Oh, and the #15 Hodiamont passes really close by those schools, too. I think there's a stop at Euclid and the right-of-way.

I'm also a product of the SLPS gifted pull-out programs, at both Mallinckrodt ABI elementary and Mason ILC middle. Those programs were great for me, and really challenged me in ways the regular classrooms didn't always.

The State of Mo has threatened cuts to gifted before, but parents always revolted. Hopefully that will happen again.

Claire Nowak-Boyd said...

According to the SLS Watch, at least Missouri state level funding for gifted and ESL is being cut, thanks to Blunt-a-roony and the MO Legislature. Hopefully, federal funding will remain? ESL funding is something I should educate myself more about, but from what I understand, at least state level cuts are occurring.

Besides the discrimination-based reasons that ESL is profoundly disturbing, it bothers me that there is going to be one less reason for immigrants to move to St.
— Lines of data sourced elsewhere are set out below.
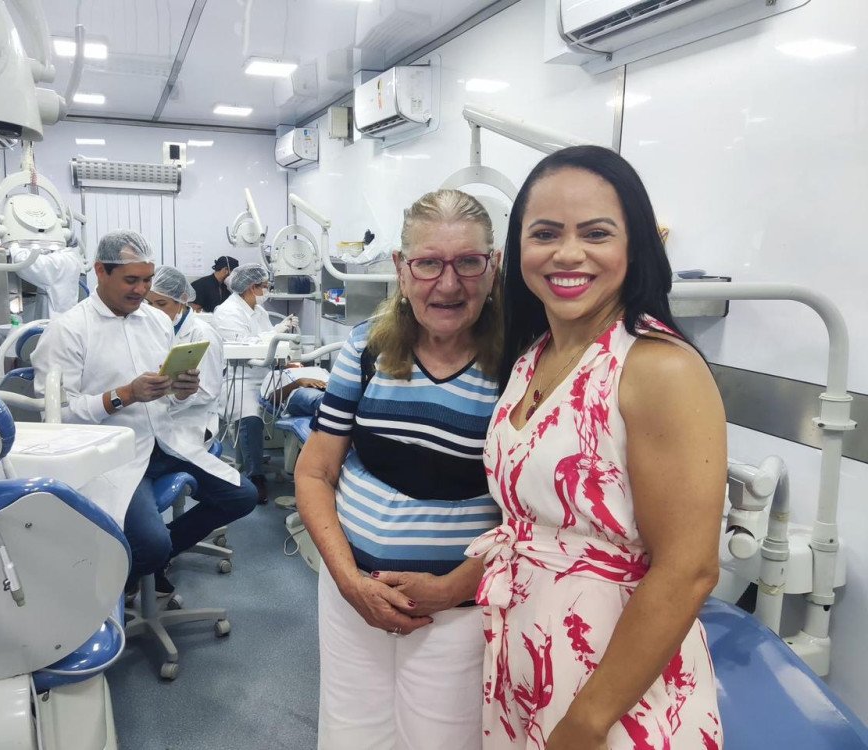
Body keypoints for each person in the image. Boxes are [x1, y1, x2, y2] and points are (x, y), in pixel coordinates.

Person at [467, 146, 726, 749]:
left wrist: (587, 721)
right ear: (518, 249)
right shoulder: (534, 356)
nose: (568, 253)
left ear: (634, 246)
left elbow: (689, 570)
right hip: (526, 660)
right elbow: (531, 528)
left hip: (615, 688)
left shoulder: (657, 368)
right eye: (546, 233)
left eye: (596, 233)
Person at [294, 189, 504, 750]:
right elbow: (314, 473)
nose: (449, 283)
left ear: (494, 267)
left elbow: (531, 519)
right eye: (429, 263)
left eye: (468, 262)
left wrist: (453, 587)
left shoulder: (520, 368)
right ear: (401, 270)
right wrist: (346, 579)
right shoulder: (367, 349)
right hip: (350, 596)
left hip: (456, 614)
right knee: (351, 735)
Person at [31, 231, 257, 596]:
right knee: (151, 545)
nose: (141, 290)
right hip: (112, 454)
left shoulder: (155, 321)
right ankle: (107, 586)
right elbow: (59, 420)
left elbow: (168, 399)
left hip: (163, 443)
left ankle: (142, 560)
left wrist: (183, 391)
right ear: (100, 271)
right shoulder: (68, 330)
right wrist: (123, 396)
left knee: (242, 496)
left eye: (147, 280)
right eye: (131, 280)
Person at [212, 263, 297, 503]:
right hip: (239, 378)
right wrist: (277, 333)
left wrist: (281, 339)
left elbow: (269, 344)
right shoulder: (227, 312)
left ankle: (278, 462)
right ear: (252, 287)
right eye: (265, 286)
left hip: (264, 375)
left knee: (294, 399)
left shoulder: (258, 311)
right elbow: (245, 347)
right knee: (250, 417)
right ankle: (255, 476)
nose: (267, 290)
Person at [145, 265, 227, 452]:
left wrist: (172, 395)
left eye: (161, 304)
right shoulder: (152, 329)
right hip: (156, 414)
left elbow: (208, 391)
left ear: (181, 300)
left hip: (190, 420)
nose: (153, 310)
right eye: (148, 304)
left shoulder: (203, 335)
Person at [259, 362, 329, 417]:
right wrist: (298, 382)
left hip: (325, 388)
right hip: (298, 392)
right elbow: (272, 398)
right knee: (321, 399)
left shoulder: (318, 369)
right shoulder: (274, 374)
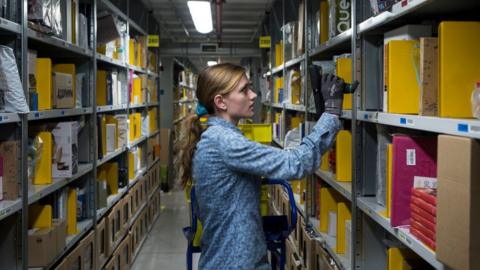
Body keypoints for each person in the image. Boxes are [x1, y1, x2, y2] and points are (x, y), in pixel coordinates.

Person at [175, 63, 343, 270]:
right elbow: (295, 163)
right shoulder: (226, 142)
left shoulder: (216, 137)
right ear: (221, 102)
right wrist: (331, 114)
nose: (253, 95)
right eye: (244, 90)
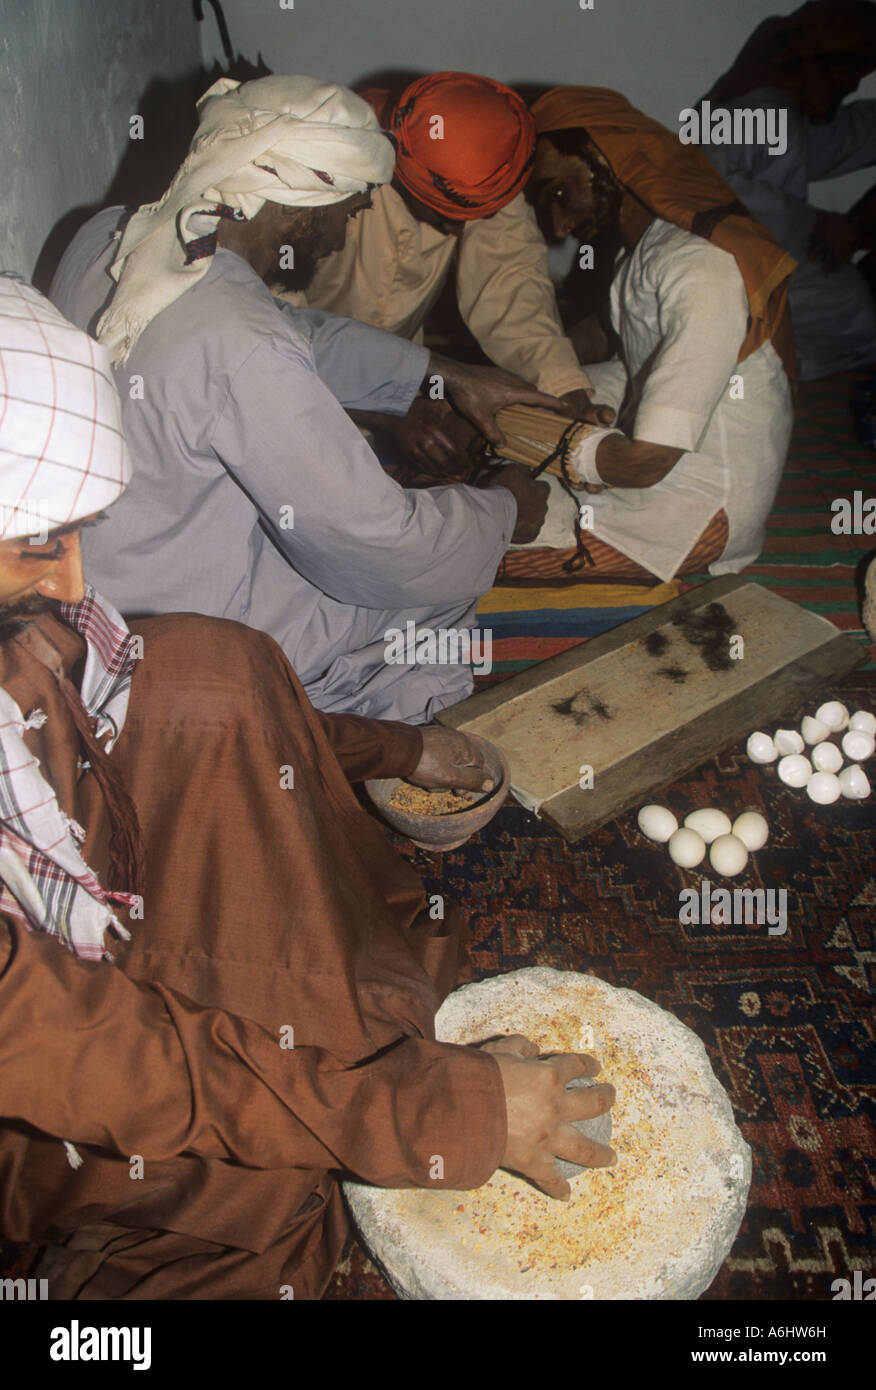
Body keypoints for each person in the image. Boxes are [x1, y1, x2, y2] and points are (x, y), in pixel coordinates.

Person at [0, 274, 615, 1301]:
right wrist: (446, 1116)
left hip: (86, 925)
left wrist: (391, 749)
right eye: (35, 542)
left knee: (209, 665)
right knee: (259, 1201)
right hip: (41, 1072)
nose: (72, 581)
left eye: (76, 534)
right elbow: (75, 1045)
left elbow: (135, 698)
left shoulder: (28, 631)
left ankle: (328, 1031)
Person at [51, 75, 555, 724]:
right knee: (435, 586)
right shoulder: (242, 341)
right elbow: (379, 549)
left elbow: (282, 338)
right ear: (296, 211)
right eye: (348, 212)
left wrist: (441, 373)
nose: (346, 235)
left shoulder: (112, 234)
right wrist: (503, 508)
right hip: (180, 633)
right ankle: (377, 743)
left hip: (88, 587)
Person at [505, 86, 796, 586]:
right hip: (653, 465)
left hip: (699, 503)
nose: (557, 225)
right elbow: (633, 363)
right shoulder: (645, 252)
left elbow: (644, 465)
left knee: (466, 549)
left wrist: (539, 438)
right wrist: (535, 394)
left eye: (558, 193)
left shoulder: (701, 264)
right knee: (481, 476)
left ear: (602, 156)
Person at [294, 70, 608, 473]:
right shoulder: (324, 176)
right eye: (449, 217)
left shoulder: (486, 168)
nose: (461, 230)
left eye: (473, 218)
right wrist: (386, 412)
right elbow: (278, 341)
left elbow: (512, 289)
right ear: (400, 177)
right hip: (287, 387)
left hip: (395, 389)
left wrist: (568, 395)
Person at [700, 0, 876, 380]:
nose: (853, 85)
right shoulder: (764, 109)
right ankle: (753, 371)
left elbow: (838, 140)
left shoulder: (780, 110)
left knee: (852, 305)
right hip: (724, 269)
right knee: (853, 307)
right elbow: (711, 187)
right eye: (850, 71)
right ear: (817, 64)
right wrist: (818, 223)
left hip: (755, 267)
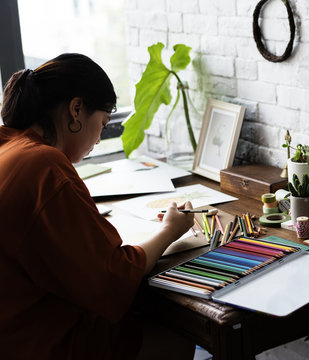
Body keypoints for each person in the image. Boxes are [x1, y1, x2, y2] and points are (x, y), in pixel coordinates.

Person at [0, 54, 195, 359]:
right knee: (178, 335)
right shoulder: (44, 164)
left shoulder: (7, 146)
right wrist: (170, 230)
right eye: (103, 124)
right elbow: (112, 277)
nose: (100, 140)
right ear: (76, 110)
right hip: (34, 342)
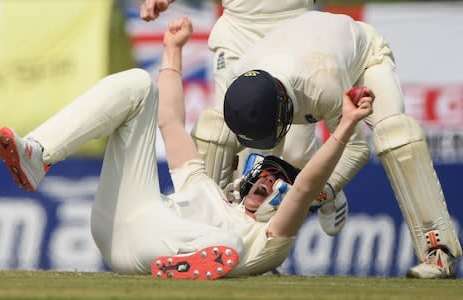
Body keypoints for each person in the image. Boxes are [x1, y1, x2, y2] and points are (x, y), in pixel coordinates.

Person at [0, 17, 374, 280]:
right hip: (123, 222)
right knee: (140, 86)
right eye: (267, 177)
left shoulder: (268, 243)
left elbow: (307, 186)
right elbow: (170, 123)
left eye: (277, 183)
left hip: (152, 249)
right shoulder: (206, 190)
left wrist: (345, 126)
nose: (269, 183)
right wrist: (172, 50)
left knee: (226, 244)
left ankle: (186, 262)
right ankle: (38, 155)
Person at [220, 11, 462, 279]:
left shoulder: (322, 85)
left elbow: (356, 148)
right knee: (230, 144)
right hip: (296, 74)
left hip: (362, 62)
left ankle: (438, 252)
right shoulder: (239, 80)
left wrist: (315, 194)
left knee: (394, 134)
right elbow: (246, 154)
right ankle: (236, 247)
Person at [140, 0, 349, 238]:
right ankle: (227, 239)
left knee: (295, 154)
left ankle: (326, 185)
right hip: (239, 32)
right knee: (237, 142)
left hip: (297, 28)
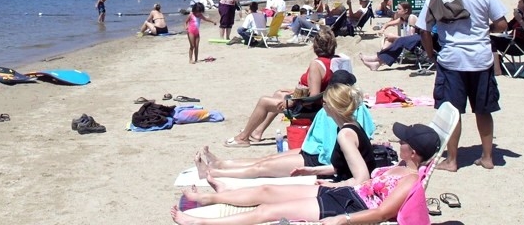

Louis, with more crappily funded (or non-existent???) ESL programs. Many of the older American cities that have experienced significant rebirths in recent years have done so because of immigration from outside the US. If it was not for Mexican and other Latino immigration to Chicago and NYC (not to mention a heckuva lot of California cities), they would be closer to St. Louis's point in the urban regrowth process. Sociologists and other academics have found that Latino immigration "makes up for" population loss in these cities. But don't expect that to happen around here anytime soon--Mexican immigration typically follows jobs (which we ain't got), and now if ESL goes.... Yep.

There is something particularly troubling about cutting classes needed by those whose parents are by definition least able to speak up against it.

Nate: Weird indeed! Do you remember who your teachers were? I had Ms. Cotton (recently retired), Mrs. Saputo (now teaching preschool at Dewey), and Mrs. Debaun (passed away after I graduated, sadly). It was strange to return to Washington. I remember the building being absolutely cavernous, but it's really pretty small.

Joe: I missed you by one year at Euclid. Weird.

At the meeting, I found out that exactly what you said--they've been on a diluted version of Montessori for a few years now. Montessori teacher training was cut off at some point, and with the introduction of the Open Court curriculum and the removal of TAs from classrooms, teachers find it very difficult to successfully administer the Montessori program. Really, how is one teacher supposed to handle a mixed-grade classroom with no assistant but three grade levels worth of Open Court curriculum that she's supposed to teach all at once? It's absurd! Creg Williams claims he will return the schools to proper Montessori, and he better, because like parents of gifted students, Montessori parents are feisty.